The FTSE 100 is home to some big-name stocks, but not all of them are soaring right now. One company that’s caught my attention is easyJet (LSE: EZJ).
As I write on 24 February, shares in the budget airline are down 11.4% since the start of 2025. This is despite the Footsie gaining more than 5% in the same time.
The company is synonymous with budget travel in Europe and has been working hard to expand its flight network. I wanted to see if this well-known name with promising financials and a beefed-up dividend would be a good fit for my portfolio.
How has the easyJet share price been travelling?
easyJet had a strong 2024. The airline posted a 34% jump in pre-tax profits to £610m, driven by a record-breaking summer. Revenue climbed 14% to £9.3bn, with almost 90m passengers flying with the carrier.

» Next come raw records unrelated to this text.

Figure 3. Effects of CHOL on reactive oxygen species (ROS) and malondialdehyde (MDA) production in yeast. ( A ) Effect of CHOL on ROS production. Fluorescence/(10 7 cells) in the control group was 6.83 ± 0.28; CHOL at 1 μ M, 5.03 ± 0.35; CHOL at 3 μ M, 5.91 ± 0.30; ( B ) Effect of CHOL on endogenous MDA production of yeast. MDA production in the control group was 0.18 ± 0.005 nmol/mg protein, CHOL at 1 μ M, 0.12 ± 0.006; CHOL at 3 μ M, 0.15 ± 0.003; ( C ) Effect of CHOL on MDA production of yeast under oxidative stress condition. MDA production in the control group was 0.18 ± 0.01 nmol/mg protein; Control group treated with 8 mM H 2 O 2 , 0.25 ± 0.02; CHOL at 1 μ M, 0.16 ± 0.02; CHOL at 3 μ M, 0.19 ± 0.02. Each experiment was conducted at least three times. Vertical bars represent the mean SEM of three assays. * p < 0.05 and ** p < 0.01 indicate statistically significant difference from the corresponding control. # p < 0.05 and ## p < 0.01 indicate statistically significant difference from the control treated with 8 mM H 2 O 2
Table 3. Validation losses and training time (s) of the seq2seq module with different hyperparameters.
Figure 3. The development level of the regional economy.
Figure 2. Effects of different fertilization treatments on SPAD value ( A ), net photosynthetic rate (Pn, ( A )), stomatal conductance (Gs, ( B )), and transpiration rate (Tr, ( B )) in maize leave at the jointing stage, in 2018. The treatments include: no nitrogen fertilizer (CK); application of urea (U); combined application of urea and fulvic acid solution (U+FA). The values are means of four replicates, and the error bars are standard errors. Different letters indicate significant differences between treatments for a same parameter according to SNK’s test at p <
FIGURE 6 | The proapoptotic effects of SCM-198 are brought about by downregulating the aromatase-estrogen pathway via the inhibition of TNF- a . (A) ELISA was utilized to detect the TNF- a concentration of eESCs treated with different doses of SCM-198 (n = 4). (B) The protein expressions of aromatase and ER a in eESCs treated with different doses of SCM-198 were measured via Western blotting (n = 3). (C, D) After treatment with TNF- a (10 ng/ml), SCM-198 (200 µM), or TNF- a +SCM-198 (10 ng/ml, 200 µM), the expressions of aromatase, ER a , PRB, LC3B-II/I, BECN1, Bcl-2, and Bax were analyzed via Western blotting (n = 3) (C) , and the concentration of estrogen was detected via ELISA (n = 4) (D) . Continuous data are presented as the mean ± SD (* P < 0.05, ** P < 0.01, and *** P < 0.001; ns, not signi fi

The stock’s post-pandemic recovery was punctuated by management more than doubling the dividend from 4.5p to 12.1p per share.
Despite the impressive annual results, easyJet’s valuation has slid lower in the early part of 2025. Management pointed to this year’s timing of Easter as a key reason for the weaker-than-expected second quarter, as well as investments in new, longer routes that will take a while to reach full potential.
Valuation
Let’s talk numbers. At its current £4.93 share price, easyJet has a price-to-earnings (P/E) ratio of 8.3. This is similar to Ryanair (8.9) but pricier than Wizz Air (6.6). That to me says it is valued reasonably fairly compared to peers.
Of course, these figures are a lot lower than the Footsie average of around 14.5. That’s largely due to the fact that airlines are reliant on consumers spending on travel and leisure, which means their performance can be lower when the economy is in trouble.
The dividend yield is currently 2.5%, which isn’t the highest in the Footsie, but it’s a big improvement from previous years.
My verdict
There’s a lot to like about easyJet right now. Despite the second-quarter wobble, passenger numbers remain solid, while profits and revenues seem to be trending the right way.
Management appear confident in the outlook after more than doubling the dividend. The relative valuation doesn’t give me too much cause for concern.
However, it’s not all sunshine and rainbows. The inherent cyclicality of earnings driven by consumer spending is one reason why easyJet shares could suffer in a recession. Throw in rising geopolitical tensions and uncertain fuel costs, and there are plenty of potential downsides to owning the stock.
On balance, I think easyJet goes in the ‘to watch’ pile for me. There’s no compelling reason for me to buy right now so I think I’ll be investing funds in more defensive sectors like pharmaceuticals for the moment.